“Symbols, as we know, are inviolable.”
“While people are fairly young and the musical composition of their lives is still in its opening bars, they can go about writing it together and exchange motifs, but if they meet when they are older, their musical compositions are more or less complete, and every motif, every object, every word means something different to each of them.”
“No one can get really drunk on a novel or a painting, but who can help getting drunk on Beethoven’s Ninth, Bartok’s Sonata for Two Pianos and Percussion, or the Beatles’ White Album?
“The total ugliness to come had made itself felt first as omnipresent acoustical ugliness: cars, motorcycles, electric guitars, drills, loudspeakers, sirens. The omnipresence of visual ugliness would soon follow.”
“Extremes mean borders beyond which life ends, and a passion for extremism, in art and in politics, is a veiled longing for death.”

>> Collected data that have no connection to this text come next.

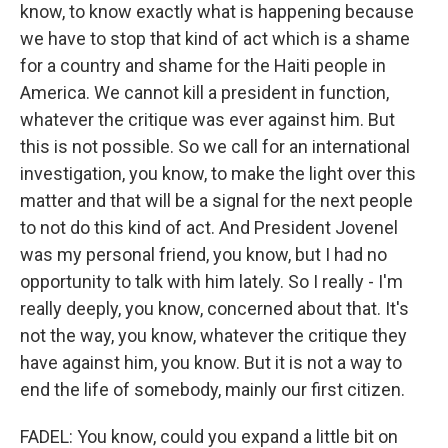
know, to know exactly what is happening because
we have to stop that kind of act which is a shame
for a country and shame for the Haiti people in
America. We cannot kill a president in function,
whatever the critique was ever against him. But
this is not possible. So we call for an international
investigation, you know, to make the light over this
matter and that will be a signal for the next people
to not do this kind of act. And President Jovenel
was my personal friend, you know, but I had no
opportunity to talk with him lately. So I really - I'm
really deeply, you know, concerned about that. It's
not the way, you know, whatever the critique they
have against him, you know. But it is not a way to
end the life of somebody, mainly our first citizen.
FADEL: You know, could you expand a little bit on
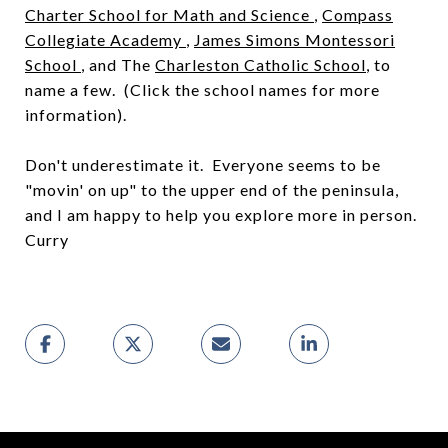
Charter School for Math and Science
,
Compass
Collegiate Academy
,
James Simons Montessori
School
, and The
Charleston Catholic School
, to
name a few. (Click the school names for more
information).
Don't underestimate it. Everyone seems to be
"movin' on up" to the upper end of the peninsula,
and I am happy to help you explore more in person.
Curry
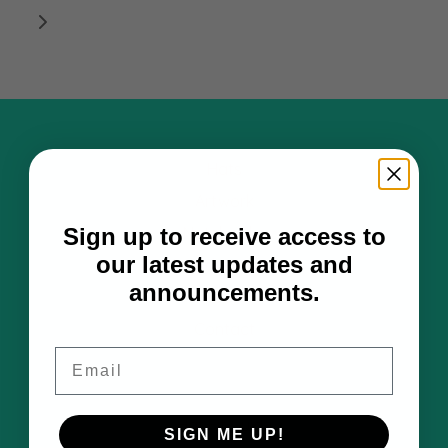
Hats
Artwork
Sign up to receive access to
Notebooks
our latest updates and
Art Adventures
announcements.
About
Contact
Email
Hat Fit Guide
SIGN ME UP!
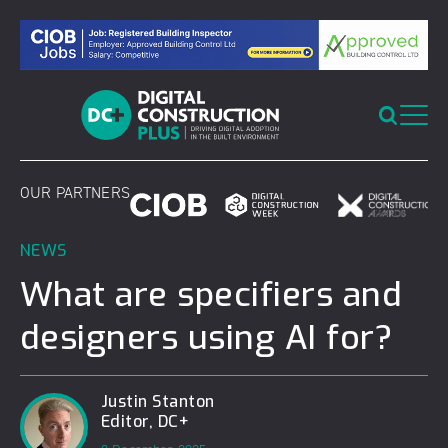
Skip
to
content
OUR PARTNERS
NEWS
What are specifiers and
designers using AI for?
Justin Stanton
Editor, DC+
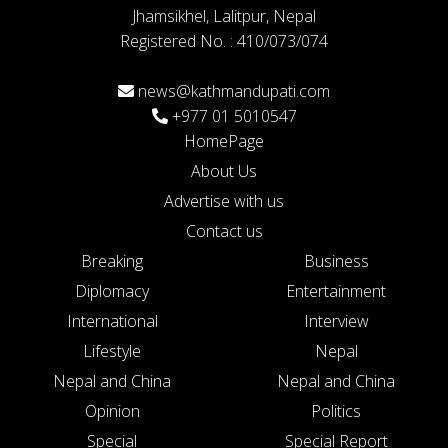
Jhamsikhel, Lalitpur, Nepal
Registered No. : 410/073/074
news@kathmandupati.com
+977 01 5010547
HomePage
About Us
Advertise with us
Contact us
Breaking
Business
Diplomacy
Entertainment
International
Interview
Lifestyle
Nepal
Nepal and China
Nepal and China
Opinion
Politics
Special
Special Report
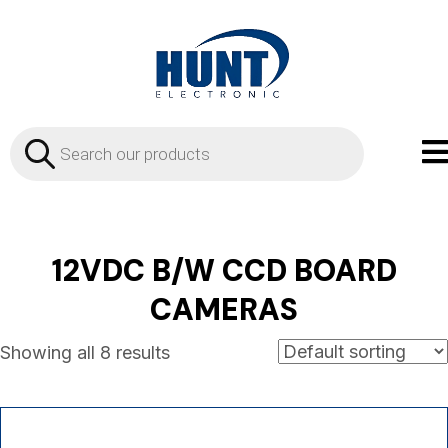
Products
search
12VDC B/W CCD BOARD
CAMERAS
Showing all 8 results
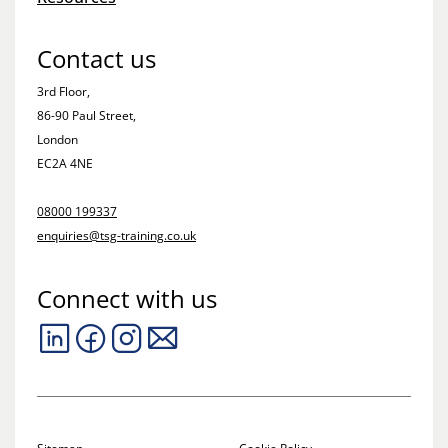
Contact us
3rd Floor,
86-90 Paul Street,
London
EC2A 4NE
08000 199337
enquiries@tsg-training.co.uk
Connect with us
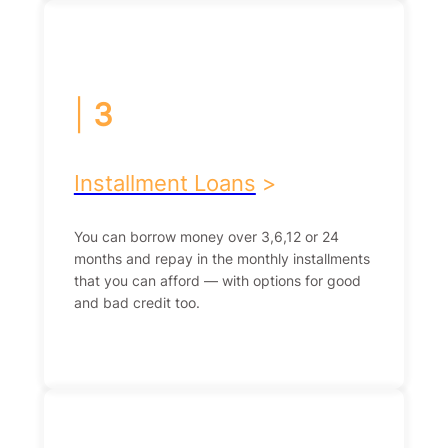
|
3
Installment Loans
>
You can borrow money over 3,6,12 or 24
months and repay in the monthly installments
that you can afford — with options for good
and bad credit too.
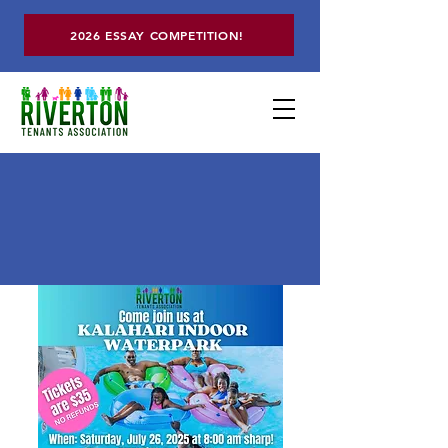
2026 ESSAY COMPETITION!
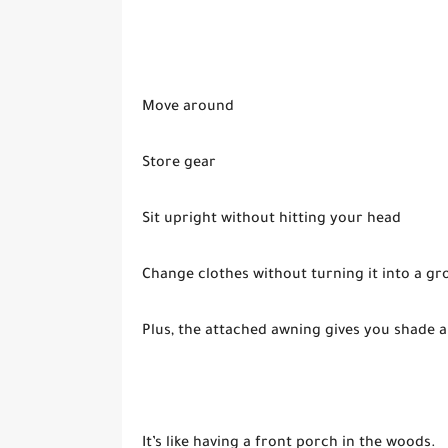
Move around
Store gear
Sit upright without hitting your head
Change clothes without turning it into a gr
Plus, the attached awning gives you shade a
It’s like having a front porch in the woods.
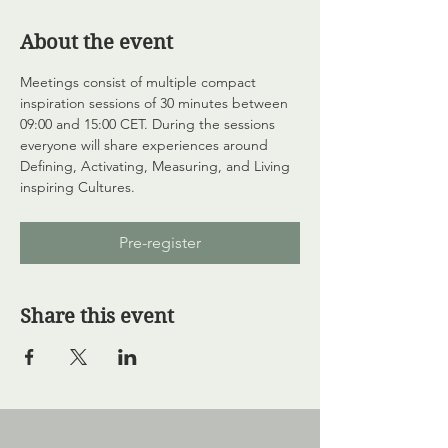
About the event
Meetings consist of multiple compact 
inspiration sessions of 30 minutes between 
09:00 and 15:00 CET. During the sessions 
everyone will share experiences around 
Defining, Activating, Measuring, and Living 
inspiring Cultures.
Pre-register
Share this event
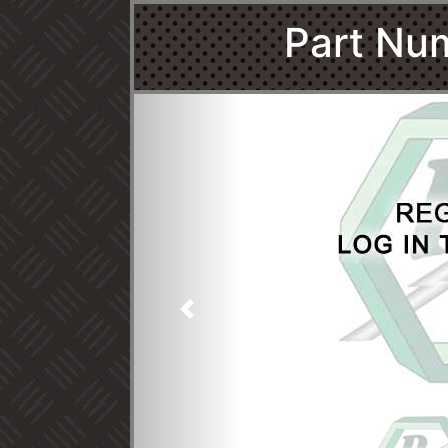
Part Nu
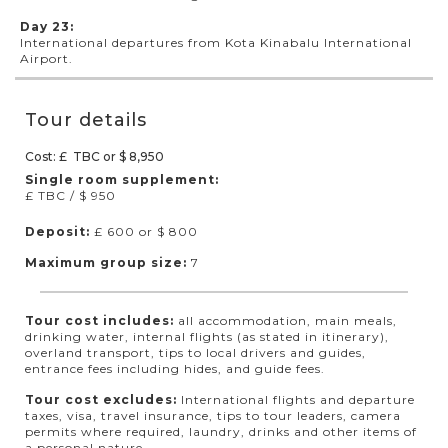
Day 23:
International departures from Kota Kinabalu International
Airport.
Tour details
Cost: £ TBC or $ 8,950
Single room supplement:
£ TBC / $ 950
Deposit:
£ 600 or $ 800
Maximum group size:
7
Tour cost includes:
all accommodation, main meals,
drinking water, internal flights (as stated in itinerary),
overland transport, tips to local drivers and guides,
entrance fees including hides, and guide fees.
Tour cost excludes:
International flights and departure
taxes, visa, travel insurance, tips to tour leaders, camera
permits where required, laundry, drinks and other items of
a personal nature.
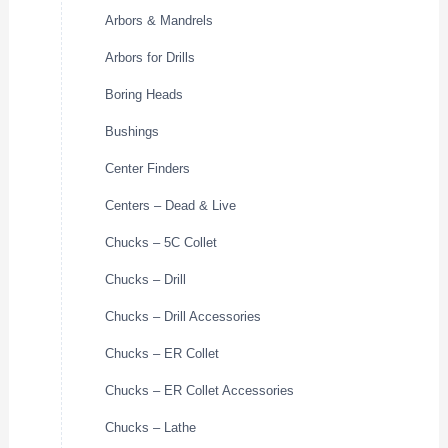
Arbors & Mandrels
Arbors for Drills
Boring Heads
Bushings
Center Finders
Centers – Dead & Live
Chucks – 5C Collet
Chucks – Drill
Chucks – Drill Accessories
Chucks – ER Collet
Chucks – ER Collet Accessories
Chucks – Lathe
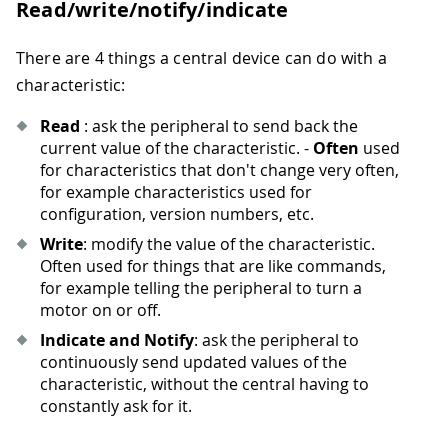
Read/write/notify/indicate
There are 4 things a central device can do with a
characteristic:
Read
: ask the peripheral to send back the
current value of the characteristic. -
Often
used
for characteristics that don't change very often,
for example characteristics used for
configuration, version numbers, etc.
Write
: modify the value of the characteristic.
Often used for things that are like commands,
for example telling the peripheral to turn a
motor on or off.
Indicate and Notify
: ask the peripheral to
continuously send updated values of the
characteristic, without the central having to
constantly ask for it.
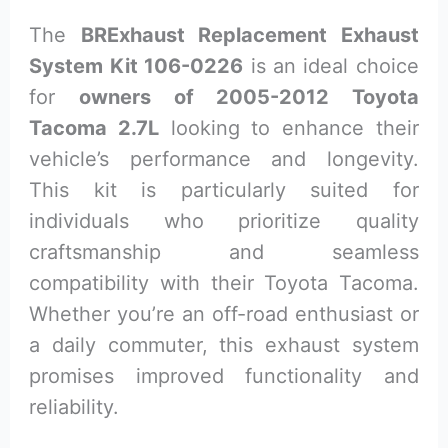
The
BRExhaust Replacement Exhaust
System Kit 106-0226
is an ideal choice
for
owners of 2005-2012 Toyota
Tacoma 2.7L
looking to enhance their
vehicle’s performance and longevity.
This kit is particularly suited for
individuals who prioritize quality
craftsmanship and seamless
compatibility with their Toyota Tacoma.
Whether you’re an off-road enthusiast or
a daily commuter, this exhaust system
promises improved functionality and
reliability.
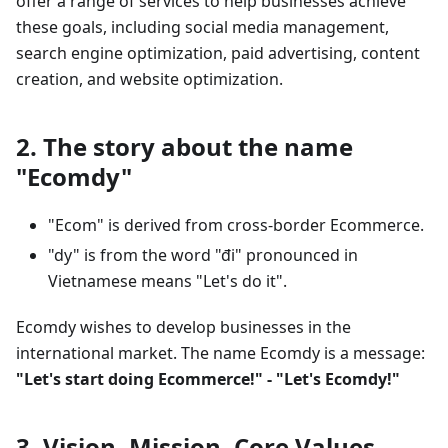
offer a range of services to help businesses achieve
these goals, including social media management,
search engine optimization, paid advertising, content
creation, and website optimization.
2. The story about the name
"Ecomdy"
"Ecom" is derived from cross-border Ecommerce.
"dy" is from the word "đi" pronounced in
Vietnamese means "Let's do it".
Ecomdy wishes to develop businesses in the
international market. The name Ecomdy is a message:
"Let's start doing Ecommerce!" - "Let's Ecomdy!"
3. Vision, Mission, Core Values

“Beauty in the European sense had always had a premeditated quality to it. We’ve always had an aesthetic intention and a long range plan. That’s what enabled Western man to spend decades building a Gothic cathedral or a Renaissance piazza. The beauty of New York rests on a completely different base. It’s unintentional. It arose independent of human design, like a stalagmitic cavern. Forms which are in themselves quite ugly turn up fortuitously, without design, in such incredible surroundings that they sparkle with a sudden wondrous poetry.”
“Culture is perishing in overproduction, in an avalanche of words, in the madness of quantity.”
“Love means renouncing strength.”
“The moment someone keeps an eye on what we do, we involuntarily make allowances for that eye, and nothing we do is truthful. Having a public, keeping a public in mind, means living in lies.”
“One could betray one’s parents, husband, country, love, but when parents, husband, country, and love were gone – what was left to betray?”
“The goals we pursue are always veiled. A girl who longs for marriage longs for something she knows nothing about. The boy who hankers after fame has no idea what fame is. The thing that gives our every move its meaning is always totally unknown to us.”
” The only truly serious questions are ones that even a child can formulate. Only the most naive of questions are truly serious. They are the questions with no answers. A question with no answer is the barrier that cannot be breached. In other words, it is questions with no answers that set the limits of human possibilities, describe the boundaries of human existence.”
“For what made the soul so excited was that the body was acting against its will; the body was betraying it, and the soul was looking on.”